PASSAGE TO READ:
"The Devil is in the details"
Arthur S. Lodge     |     home
Evolution: Main Open Questions   |   Scientific Theories of Evolution   |   The Neo-Darwinian Theory: Version 2004   |   Darwinism: Scientific Theory, Research Program, or Faith?   |   Crow & Swift: the Neo-Darwinian Theory Range of Applicablity   |   Bio-logic   |   The Devil in Neo-Darwinian Theory Details   |      Industrial Melanism   |   Mathematics of Evolution   |   "Unlikely Events" Fallacies:   |   Scientific Theory Testing   |   Strong & Weak Falsifiability   |   Censorship   |   No Reply  |      |   The Neo-Darwinian Theory Range of Applicability   |   What is Natural Selection?   |   Critics' Motivation   |   Darwinism's Debit Sheet: 23 items   |   Criticisms of "Finding Darwin's God"   |   A criticism of "Gene Avatars: The Neo-Darwinian Theory of Evolution"   |   Andrew Knoll: Life on a Young Planet   |   Natural Selection   |   --Type Title Here--
The Devil in Neo-Darwinian Theory Details
How does the NDT account for macroevolutionary changes? Let us consider (for example) the evolution of a bacterium into a daffodil. The following detailed steps in the argument  would seem to be necessary.

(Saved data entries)
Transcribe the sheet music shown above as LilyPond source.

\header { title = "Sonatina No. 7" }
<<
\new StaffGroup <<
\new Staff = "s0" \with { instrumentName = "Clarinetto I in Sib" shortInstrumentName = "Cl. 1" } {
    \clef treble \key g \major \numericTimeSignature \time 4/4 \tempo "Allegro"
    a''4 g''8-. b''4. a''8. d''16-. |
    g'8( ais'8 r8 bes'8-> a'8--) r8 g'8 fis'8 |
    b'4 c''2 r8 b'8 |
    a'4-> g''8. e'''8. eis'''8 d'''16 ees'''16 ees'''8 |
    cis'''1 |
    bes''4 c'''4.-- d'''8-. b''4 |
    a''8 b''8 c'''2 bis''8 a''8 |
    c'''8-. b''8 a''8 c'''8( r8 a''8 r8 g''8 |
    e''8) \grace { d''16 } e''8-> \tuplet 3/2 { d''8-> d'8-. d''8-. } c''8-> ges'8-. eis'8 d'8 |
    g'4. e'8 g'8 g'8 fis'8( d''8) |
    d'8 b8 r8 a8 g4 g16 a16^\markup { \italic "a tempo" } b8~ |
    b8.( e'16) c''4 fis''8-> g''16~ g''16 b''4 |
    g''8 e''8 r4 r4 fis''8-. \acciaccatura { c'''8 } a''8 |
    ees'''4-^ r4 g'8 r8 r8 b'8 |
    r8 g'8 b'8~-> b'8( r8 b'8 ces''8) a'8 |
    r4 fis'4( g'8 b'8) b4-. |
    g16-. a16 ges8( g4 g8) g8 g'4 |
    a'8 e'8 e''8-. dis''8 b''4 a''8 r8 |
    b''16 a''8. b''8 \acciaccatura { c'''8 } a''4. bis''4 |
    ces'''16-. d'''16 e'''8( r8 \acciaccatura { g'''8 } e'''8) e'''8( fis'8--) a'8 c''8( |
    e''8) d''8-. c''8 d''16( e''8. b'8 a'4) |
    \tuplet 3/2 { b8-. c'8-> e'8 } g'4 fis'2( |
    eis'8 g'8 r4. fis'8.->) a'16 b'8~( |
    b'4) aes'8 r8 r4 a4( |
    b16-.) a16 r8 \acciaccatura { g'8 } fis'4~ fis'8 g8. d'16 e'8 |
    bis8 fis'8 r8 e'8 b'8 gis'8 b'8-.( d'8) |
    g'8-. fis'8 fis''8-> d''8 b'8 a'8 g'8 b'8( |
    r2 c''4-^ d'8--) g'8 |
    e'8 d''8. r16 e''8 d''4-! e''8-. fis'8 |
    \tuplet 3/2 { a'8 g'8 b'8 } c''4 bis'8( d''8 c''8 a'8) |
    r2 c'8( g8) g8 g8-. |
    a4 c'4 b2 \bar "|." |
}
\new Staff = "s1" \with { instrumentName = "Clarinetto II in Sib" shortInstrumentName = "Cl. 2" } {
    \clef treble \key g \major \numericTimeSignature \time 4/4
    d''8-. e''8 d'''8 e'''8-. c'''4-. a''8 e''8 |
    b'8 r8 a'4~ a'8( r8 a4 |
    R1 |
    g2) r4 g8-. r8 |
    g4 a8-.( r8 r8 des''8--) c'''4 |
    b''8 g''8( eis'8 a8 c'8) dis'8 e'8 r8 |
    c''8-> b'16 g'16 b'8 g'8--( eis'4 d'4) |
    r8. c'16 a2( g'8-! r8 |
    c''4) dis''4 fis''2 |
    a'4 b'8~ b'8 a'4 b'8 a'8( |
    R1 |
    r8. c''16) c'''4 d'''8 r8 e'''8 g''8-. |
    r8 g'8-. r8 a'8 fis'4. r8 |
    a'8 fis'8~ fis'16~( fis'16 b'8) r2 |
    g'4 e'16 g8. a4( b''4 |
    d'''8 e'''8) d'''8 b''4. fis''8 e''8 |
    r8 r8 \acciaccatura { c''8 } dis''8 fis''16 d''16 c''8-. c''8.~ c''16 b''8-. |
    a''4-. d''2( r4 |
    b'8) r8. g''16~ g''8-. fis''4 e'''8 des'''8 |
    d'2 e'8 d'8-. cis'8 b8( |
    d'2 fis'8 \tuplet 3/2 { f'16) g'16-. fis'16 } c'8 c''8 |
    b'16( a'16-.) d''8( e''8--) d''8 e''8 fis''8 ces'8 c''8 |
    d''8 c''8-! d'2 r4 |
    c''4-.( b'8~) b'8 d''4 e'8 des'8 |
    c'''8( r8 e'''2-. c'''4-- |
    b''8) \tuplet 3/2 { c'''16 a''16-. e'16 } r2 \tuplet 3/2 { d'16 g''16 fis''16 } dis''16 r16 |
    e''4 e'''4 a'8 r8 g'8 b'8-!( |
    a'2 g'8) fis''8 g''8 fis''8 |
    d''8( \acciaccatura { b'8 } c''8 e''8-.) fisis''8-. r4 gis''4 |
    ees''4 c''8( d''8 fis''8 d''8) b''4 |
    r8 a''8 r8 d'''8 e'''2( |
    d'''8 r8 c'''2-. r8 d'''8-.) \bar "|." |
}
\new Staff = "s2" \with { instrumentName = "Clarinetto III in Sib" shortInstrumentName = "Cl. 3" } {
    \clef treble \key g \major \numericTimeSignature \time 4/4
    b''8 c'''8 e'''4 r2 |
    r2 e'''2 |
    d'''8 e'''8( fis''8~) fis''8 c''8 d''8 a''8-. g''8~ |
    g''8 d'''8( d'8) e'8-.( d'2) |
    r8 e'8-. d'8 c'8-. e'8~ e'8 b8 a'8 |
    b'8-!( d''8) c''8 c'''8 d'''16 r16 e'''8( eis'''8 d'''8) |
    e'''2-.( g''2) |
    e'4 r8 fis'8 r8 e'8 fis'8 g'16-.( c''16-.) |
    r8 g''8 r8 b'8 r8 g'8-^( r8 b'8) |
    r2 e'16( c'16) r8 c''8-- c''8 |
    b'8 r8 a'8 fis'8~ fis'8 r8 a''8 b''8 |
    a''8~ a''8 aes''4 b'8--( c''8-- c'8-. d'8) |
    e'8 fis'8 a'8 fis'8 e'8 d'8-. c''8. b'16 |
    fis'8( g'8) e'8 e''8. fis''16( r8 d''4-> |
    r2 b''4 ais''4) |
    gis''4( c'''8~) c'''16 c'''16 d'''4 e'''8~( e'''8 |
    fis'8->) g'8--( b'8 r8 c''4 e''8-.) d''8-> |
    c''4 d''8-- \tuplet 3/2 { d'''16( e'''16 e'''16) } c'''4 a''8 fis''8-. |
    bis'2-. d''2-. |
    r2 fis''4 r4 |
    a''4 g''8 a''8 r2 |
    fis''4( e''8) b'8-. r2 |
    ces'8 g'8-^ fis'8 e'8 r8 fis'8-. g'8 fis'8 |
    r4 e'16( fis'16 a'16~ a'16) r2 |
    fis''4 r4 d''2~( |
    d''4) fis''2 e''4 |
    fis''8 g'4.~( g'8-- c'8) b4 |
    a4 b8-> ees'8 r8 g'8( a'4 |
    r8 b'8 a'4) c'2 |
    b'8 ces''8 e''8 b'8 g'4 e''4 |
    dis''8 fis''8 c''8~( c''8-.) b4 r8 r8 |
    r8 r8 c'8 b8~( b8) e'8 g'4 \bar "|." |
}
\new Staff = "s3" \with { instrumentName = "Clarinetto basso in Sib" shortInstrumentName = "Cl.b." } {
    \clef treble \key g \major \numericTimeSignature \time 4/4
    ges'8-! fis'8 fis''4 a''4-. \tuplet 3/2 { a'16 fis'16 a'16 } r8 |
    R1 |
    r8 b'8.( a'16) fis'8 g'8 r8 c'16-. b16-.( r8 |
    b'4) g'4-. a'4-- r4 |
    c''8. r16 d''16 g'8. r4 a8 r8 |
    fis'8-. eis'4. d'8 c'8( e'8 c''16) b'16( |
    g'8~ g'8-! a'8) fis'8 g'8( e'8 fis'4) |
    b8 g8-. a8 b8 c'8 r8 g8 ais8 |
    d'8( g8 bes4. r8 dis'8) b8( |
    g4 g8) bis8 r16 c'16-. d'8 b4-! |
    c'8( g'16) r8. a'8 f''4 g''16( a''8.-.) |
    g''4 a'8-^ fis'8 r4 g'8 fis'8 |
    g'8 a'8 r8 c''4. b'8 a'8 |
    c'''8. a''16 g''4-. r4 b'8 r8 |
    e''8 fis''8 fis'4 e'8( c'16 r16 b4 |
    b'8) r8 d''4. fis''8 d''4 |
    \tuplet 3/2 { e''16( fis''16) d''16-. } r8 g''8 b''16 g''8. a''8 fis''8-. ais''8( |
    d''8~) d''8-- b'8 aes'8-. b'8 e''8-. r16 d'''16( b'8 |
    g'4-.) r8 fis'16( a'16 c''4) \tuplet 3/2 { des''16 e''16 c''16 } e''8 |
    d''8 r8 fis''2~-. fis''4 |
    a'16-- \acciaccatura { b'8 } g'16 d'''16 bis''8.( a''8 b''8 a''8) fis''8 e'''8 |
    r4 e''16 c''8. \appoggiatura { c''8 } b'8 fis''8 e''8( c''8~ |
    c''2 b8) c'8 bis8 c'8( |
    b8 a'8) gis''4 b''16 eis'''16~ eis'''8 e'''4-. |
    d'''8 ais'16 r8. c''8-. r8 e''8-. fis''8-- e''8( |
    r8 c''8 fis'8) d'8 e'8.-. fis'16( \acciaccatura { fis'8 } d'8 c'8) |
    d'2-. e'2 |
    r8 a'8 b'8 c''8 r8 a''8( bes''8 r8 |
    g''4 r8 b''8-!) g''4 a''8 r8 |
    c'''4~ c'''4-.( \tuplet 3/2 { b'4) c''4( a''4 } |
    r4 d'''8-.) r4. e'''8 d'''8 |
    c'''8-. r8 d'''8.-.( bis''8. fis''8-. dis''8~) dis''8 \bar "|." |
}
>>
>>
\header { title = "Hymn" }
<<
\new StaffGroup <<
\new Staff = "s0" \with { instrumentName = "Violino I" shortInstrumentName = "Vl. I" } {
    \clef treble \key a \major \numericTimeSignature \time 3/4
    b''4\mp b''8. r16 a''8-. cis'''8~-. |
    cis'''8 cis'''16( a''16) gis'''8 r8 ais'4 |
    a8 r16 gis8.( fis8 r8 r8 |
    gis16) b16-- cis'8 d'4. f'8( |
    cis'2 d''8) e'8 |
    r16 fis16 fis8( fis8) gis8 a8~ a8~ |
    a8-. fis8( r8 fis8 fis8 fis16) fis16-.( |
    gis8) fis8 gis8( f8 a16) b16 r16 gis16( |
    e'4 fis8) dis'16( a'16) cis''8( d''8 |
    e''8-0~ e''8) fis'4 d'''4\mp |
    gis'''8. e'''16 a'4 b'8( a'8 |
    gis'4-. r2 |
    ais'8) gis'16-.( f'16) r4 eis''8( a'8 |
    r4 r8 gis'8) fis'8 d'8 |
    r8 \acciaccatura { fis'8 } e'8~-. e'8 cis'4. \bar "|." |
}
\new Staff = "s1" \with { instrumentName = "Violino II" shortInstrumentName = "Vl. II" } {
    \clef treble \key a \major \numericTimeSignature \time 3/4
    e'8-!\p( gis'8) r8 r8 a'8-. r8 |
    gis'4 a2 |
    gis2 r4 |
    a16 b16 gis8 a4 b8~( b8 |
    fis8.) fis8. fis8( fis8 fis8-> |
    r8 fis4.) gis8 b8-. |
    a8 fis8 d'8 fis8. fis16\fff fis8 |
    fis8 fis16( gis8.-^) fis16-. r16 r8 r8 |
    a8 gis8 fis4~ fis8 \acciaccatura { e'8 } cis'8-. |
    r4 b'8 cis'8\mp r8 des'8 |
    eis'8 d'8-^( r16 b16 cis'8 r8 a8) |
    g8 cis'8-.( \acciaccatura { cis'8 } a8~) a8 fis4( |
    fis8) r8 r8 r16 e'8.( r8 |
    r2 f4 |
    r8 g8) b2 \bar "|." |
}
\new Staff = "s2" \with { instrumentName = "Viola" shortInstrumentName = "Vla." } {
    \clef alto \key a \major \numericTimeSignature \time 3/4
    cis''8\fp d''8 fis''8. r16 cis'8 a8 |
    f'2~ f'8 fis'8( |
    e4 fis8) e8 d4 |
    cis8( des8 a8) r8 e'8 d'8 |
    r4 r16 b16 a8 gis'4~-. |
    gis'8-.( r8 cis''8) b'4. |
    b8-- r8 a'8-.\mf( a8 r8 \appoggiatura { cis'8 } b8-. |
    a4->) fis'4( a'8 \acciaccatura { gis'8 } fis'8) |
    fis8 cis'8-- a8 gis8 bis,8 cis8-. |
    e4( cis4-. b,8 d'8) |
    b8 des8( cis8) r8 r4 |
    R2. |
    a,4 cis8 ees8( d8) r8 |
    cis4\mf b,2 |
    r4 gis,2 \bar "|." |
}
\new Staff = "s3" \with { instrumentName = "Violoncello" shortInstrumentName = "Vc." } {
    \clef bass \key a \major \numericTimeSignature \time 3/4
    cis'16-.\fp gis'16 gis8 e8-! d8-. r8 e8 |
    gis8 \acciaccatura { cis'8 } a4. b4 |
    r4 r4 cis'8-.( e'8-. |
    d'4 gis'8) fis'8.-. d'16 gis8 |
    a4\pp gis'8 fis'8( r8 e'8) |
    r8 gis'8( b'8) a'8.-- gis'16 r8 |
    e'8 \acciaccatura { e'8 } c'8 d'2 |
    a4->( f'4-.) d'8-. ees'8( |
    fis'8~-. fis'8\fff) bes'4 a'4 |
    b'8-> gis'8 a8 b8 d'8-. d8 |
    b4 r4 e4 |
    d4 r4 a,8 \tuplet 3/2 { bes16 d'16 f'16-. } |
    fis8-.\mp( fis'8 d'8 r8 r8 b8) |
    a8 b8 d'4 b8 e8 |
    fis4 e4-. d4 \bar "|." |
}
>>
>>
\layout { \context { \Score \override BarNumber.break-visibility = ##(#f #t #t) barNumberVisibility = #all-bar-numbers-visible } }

TASK DIRECTIONS:
In the text on neo-Darwinian theory details, what example is offered for considering how the NDT accounts for macroevolutionary changes?

COMPLETED TASK:
The evolution of a bacterium into a daffodil.